Deadly Nadder from Flame It!

Last fall Ben Preuss called me from ThinkNerve. Ben runs a fantastic little studio in Brooklyn, partnering with Hollywood boutiques, producing dozens of Flash widgets and microsites. I’ve always been an admirer of his work.

Ben had an iPhone project called “Flame it!” and wanted to know if we could help. The idea was silly but fun: transform your breath into a fire-breathing dragon. Sounds simple enough. Today we submitted it to the App store. Shortly we’ll submit the native French and German versions.

Yet, when all was said and done, the App had to be written in OpenGL, CoreAudio, C and C++. The menus were all custom, maintaining the look and feel of the movie. Listening to your breath, processing the audio, then controlling the stereo sound and flame in real time required a bit more work than I originally thought. The audio engine is custom, as you’re recording, playing and animating sounds in a real-time loop with less than a 10msec delay.

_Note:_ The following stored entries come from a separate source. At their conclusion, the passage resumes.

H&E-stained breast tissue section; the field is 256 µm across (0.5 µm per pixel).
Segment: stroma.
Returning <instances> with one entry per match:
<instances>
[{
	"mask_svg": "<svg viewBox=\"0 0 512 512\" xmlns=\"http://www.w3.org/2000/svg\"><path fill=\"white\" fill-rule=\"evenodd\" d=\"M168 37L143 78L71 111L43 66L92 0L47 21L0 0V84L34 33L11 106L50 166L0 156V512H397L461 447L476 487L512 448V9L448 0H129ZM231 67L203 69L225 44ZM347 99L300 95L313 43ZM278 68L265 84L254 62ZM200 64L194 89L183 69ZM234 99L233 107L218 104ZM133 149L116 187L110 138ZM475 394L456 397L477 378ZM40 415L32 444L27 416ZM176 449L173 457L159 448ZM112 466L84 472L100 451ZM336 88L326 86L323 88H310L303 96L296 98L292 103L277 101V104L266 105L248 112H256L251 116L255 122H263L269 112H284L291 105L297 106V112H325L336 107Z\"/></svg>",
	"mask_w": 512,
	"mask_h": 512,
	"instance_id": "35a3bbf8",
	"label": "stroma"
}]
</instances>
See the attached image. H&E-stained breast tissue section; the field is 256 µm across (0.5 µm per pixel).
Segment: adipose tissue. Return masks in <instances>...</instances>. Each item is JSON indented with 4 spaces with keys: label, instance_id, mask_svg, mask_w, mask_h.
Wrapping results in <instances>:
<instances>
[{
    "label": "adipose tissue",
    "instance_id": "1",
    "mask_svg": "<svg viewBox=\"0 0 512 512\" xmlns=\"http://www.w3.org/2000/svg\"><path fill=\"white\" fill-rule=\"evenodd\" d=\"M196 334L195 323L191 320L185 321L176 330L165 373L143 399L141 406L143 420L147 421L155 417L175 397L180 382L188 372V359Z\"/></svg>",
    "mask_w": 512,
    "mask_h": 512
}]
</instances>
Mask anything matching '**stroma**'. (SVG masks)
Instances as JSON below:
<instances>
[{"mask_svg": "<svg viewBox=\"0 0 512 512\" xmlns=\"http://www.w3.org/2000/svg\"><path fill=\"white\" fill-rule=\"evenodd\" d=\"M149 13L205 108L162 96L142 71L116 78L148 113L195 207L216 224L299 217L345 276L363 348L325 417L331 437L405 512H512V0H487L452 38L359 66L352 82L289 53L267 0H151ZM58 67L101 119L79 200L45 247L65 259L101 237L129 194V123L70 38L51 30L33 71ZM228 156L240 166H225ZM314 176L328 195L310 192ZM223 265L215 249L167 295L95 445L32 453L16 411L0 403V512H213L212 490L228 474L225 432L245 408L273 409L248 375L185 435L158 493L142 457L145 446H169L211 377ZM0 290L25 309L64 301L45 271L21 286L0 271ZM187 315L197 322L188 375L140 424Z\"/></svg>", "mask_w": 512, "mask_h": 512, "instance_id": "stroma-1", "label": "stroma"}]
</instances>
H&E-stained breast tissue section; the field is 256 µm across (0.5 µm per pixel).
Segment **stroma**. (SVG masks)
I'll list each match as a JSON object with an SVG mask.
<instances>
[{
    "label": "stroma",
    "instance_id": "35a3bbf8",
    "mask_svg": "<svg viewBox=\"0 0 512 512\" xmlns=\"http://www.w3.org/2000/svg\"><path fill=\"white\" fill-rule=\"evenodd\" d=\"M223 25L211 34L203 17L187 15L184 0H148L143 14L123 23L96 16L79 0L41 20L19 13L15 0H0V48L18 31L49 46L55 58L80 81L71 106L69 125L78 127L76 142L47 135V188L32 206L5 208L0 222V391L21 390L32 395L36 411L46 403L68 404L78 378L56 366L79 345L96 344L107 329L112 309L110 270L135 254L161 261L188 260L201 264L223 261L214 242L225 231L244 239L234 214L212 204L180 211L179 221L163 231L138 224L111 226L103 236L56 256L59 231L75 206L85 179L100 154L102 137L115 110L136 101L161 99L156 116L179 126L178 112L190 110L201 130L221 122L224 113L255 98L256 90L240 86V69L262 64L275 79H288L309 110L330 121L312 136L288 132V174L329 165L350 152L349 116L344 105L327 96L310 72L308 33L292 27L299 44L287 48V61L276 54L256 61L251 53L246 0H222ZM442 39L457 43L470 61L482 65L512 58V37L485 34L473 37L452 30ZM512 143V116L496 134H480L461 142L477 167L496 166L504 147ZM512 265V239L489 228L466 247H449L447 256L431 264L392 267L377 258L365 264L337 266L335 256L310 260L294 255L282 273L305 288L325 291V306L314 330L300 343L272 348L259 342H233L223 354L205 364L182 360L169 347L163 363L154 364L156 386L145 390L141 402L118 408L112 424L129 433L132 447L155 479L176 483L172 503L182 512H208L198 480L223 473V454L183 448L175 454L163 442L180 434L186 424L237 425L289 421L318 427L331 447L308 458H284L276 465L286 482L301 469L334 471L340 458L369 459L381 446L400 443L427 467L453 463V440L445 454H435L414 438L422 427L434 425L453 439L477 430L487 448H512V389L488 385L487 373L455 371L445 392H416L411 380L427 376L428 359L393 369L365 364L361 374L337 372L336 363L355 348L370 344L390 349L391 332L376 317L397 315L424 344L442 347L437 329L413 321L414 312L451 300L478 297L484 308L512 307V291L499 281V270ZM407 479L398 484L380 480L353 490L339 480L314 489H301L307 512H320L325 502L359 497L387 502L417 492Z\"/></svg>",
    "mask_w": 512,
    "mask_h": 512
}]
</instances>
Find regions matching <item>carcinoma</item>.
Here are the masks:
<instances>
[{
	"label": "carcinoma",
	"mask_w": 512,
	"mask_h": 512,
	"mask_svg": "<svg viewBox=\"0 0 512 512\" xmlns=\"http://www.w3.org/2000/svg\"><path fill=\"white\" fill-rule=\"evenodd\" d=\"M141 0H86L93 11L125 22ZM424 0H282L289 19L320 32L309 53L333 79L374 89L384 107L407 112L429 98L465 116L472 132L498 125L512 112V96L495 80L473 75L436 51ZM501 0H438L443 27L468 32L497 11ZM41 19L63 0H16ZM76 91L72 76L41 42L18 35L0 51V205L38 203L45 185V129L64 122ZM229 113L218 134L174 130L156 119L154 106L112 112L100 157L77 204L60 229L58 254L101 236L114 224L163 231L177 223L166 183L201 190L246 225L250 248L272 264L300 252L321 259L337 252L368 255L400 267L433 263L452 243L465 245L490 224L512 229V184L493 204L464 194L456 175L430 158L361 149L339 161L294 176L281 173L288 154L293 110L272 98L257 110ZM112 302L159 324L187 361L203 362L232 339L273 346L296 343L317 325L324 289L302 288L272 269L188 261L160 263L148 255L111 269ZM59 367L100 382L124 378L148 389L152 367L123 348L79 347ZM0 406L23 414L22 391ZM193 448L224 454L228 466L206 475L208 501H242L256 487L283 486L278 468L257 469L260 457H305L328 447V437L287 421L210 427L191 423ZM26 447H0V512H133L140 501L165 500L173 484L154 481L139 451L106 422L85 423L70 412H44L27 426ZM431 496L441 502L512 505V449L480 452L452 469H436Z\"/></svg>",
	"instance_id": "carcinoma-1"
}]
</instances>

After I got audio working — suspending correctly, resuming without hanging, and handling sound effects in real time — I had to create a new particle engine for the flames, inspired by the fabulous work of Particle Illusion. It should be able to play all effects from their library of thousands, some of which were used in 2012 and other Hollywood films. So fun. As the movie draws closer, new flames and particle engines will showcase the unique character of the starring Dragons. You can even use a multiplayer mode, flaming particles across a local WiFi network in real time using UDP.